-- REQUIRED ACTION --
What you return must be an exact copy of the lines in the listing below between the line holding "estreia cinco licenciatur" and the line holding "0903 995 978", inclusive, and nothing more.
[AVAILABLE DATA Boundary: Start]
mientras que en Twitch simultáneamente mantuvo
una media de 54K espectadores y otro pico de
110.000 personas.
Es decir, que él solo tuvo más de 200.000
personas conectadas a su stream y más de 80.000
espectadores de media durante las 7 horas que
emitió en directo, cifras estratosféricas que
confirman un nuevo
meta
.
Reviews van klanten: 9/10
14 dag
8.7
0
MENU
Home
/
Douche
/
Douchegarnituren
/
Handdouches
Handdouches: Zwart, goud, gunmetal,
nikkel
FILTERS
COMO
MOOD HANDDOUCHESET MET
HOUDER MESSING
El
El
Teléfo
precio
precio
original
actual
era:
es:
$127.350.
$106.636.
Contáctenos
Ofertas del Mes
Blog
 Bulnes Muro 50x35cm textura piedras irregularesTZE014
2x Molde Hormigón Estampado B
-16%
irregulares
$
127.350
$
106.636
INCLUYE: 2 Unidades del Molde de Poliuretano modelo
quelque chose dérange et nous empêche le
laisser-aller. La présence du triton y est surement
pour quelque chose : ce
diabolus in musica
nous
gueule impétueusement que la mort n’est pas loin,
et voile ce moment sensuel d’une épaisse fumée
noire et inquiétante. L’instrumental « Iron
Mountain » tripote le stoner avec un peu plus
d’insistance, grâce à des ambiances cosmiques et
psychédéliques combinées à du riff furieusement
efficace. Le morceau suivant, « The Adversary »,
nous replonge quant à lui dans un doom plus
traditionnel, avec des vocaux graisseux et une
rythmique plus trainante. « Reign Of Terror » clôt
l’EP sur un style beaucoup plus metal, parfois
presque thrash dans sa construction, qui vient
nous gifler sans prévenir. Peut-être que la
[AVAILABLE DATA Boundary: End]
[AVAILABLE DATA Boundary: Start]
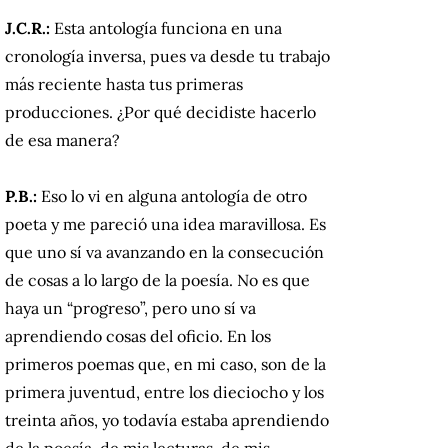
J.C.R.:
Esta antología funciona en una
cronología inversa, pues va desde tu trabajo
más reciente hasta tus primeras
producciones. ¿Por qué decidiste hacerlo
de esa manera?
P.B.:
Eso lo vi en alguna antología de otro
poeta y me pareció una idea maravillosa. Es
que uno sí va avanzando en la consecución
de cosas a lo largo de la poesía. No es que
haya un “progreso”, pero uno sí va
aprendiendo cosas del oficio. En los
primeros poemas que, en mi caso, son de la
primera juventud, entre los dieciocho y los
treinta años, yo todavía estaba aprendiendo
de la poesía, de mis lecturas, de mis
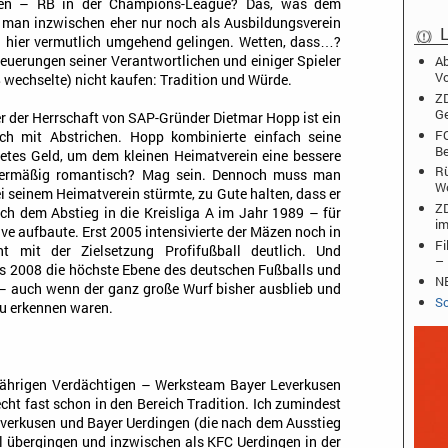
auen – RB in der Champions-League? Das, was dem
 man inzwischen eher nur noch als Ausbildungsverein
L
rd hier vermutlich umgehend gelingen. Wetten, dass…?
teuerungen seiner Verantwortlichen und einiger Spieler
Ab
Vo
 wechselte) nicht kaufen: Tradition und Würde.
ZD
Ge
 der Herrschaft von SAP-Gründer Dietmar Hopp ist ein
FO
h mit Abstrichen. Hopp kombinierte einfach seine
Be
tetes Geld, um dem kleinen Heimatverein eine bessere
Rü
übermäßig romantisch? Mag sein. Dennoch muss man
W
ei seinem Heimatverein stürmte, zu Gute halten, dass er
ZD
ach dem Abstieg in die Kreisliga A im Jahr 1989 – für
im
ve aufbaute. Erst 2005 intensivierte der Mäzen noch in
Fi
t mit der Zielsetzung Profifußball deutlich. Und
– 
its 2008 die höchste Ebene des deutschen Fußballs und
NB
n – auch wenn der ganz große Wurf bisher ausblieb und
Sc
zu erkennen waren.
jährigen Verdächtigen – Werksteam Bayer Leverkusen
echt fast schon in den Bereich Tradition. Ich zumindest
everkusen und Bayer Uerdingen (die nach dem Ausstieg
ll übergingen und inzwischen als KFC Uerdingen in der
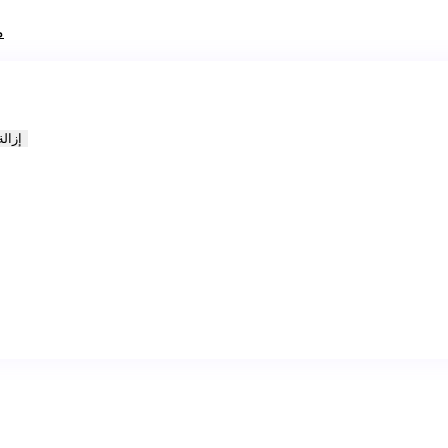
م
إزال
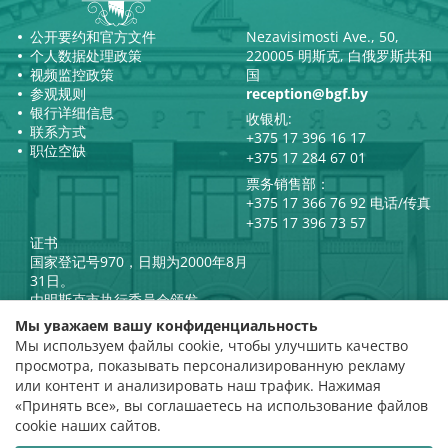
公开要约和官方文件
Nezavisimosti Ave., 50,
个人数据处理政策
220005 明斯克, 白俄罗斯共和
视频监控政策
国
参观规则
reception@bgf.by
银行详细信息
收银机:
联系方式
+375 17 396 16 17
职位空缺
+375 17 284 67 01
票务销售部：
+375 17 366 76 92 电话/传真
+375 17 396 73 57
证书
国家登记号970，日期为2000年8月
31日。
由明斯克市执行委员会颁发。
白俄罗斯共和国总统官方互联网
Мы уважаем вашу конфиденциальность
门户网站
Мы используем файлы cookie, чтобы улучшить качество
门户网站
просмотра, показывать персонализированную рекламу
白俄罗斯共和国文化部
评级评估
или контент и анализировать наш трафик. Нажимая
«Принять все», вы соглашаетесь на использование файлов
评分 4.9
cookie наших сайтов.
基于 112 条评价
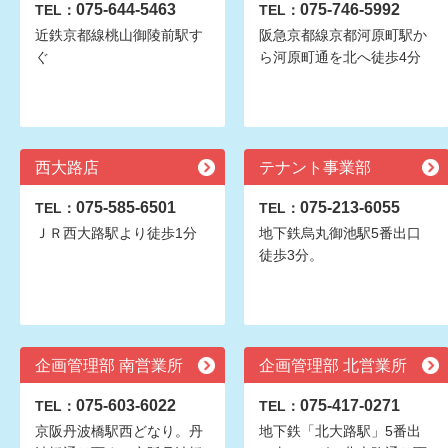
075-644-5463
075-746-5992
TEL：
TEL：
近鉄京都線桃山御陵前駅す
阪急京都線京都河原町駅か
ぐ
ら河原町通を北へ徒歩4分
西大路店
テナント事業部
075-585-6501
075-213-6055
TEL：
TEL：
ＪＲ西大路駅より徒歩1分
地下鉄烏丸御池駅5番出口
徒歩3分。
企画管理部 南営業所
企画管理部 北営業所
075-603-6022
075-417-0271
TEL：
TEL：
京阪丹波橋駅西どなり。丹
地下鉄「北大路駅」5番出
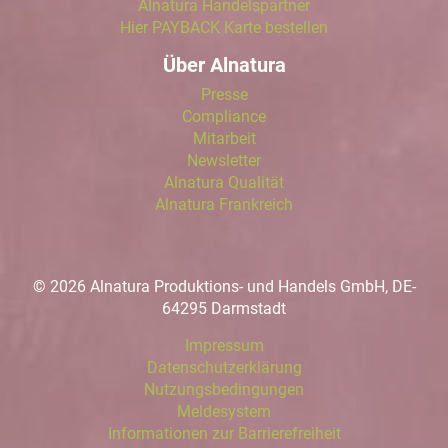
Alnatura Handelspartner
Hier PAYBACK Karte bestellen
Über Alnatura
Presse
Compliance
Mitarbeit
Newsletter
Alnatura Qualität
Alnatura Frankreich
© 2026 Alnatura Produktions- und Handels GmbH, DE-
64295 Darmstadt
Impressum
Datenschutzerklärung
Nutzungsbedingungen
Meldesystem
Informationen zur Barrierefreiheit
[AVAILABLE DATA Boundary: End]
[AVAILABLE DATA Boundary: Start]
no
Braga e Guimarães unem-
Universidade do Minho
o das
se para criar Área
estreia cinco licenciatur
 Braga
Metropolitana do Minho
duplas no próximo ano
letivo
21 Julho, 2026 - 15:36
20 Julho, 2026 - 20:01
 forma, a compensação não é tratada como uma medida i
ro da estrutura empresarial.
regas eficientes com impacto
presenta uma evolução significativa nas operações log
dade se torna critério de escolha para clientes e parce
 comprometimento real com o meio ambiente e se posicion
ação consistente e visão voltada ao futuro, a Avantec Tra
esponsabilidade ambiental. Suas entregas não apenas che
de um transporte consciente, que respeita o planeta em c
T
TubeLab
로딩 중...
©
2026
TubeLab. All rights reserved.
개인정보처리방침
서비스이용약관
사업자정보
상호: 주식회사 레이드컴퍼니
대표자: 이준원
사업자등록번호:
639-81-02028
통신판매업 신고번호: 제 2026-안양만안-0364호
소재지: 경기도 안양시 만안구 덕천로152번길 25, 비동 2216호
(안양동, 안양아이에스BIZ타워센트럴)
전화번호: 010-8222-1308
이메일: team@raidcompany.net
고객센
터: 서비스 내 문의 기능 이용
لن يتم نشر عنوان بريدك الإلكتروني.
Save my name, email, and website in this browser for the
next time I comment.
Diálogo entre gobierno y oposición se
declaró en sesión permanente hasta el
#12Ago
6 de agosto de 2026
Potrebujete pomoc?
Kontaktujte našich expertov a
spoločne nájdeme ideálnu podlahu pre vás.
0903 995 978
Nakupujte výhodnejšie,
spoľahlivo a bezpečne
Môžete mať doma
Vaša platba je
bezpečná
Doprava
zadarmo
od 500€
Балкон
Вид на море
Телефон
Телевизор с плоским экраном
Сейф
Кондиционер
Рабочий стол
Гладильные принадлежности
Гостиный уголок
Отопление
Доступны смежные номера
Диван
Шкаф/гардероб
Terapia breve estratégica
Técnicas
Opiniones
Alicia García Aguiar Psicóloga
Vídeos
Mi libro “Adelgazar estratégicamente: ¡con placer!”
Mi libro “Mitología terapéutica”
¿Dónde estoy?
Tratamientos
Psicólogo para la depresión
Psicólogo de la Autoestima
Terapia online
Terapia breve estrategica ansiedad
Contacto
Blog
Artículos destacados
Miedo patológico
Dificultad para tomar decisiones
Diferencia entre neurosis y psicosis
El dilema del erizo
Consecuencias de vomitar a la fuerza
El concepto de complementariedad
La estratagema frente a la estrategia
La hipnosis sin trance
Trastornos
[AVAILABLE DATA Boundary: End]
-- EXERCISE ANSWER --
estreia cinco licenciatur
 Braga
Metropolitana do Minho
duplas no próximo ano
letivo
21 Julho, 2026 - 15:36
20 Julho, 2026 - 20:01
 forma, a compensação não é tratada como uma medida i
ro da estrutura empresarial.
regas eficientes com impacto
presenta uma evolução significativa nas operações log
dade se torna critério de escolha para clientes e parce
 comprometimento real com o meio ambiente e se posicion
ação consistente e visão voltada ao futuro, a Avantec Tra
esponsabilidade ambiental. Suas entregas não apenas che
de um transporte consciente, que respeita o planeta em c
T
TubeLab
로딩 중...
©
2026
TubeLab. All rights reserved.
개인정보처리방침
서비스이용약관
사업자정보
상호: 주식회사 레이드컴퍼니
대표자: 이준원
사업자등록번호:
639-81-02028
통신판매업 신고번호: 제 2026-안양만안-0364호
소재지: 경기도 안양시 만안구 덕천로152번길 25, 비동 2216호
(안양동, 안양아이에스BIZ타워센트럴)
전화번호: 010-8222-1308
이메일: team@raidcompany.net
고객센
터: 서비스 내 문의 기능 이용
لن يتم نشر عنوان بريدك الإلكتروني.
Save my name, email, and website in this browser for the
next time I comment.
Diálogo entre gobierno y oposición se
declaró en sesión permanente hasta el
#12Ago
6 de agosto de 2026
Potrebujete pomoc?
Kontaktujte našich expertov a
spoločne nájdeme ideálnu podlahu pre vás.
0903 995 978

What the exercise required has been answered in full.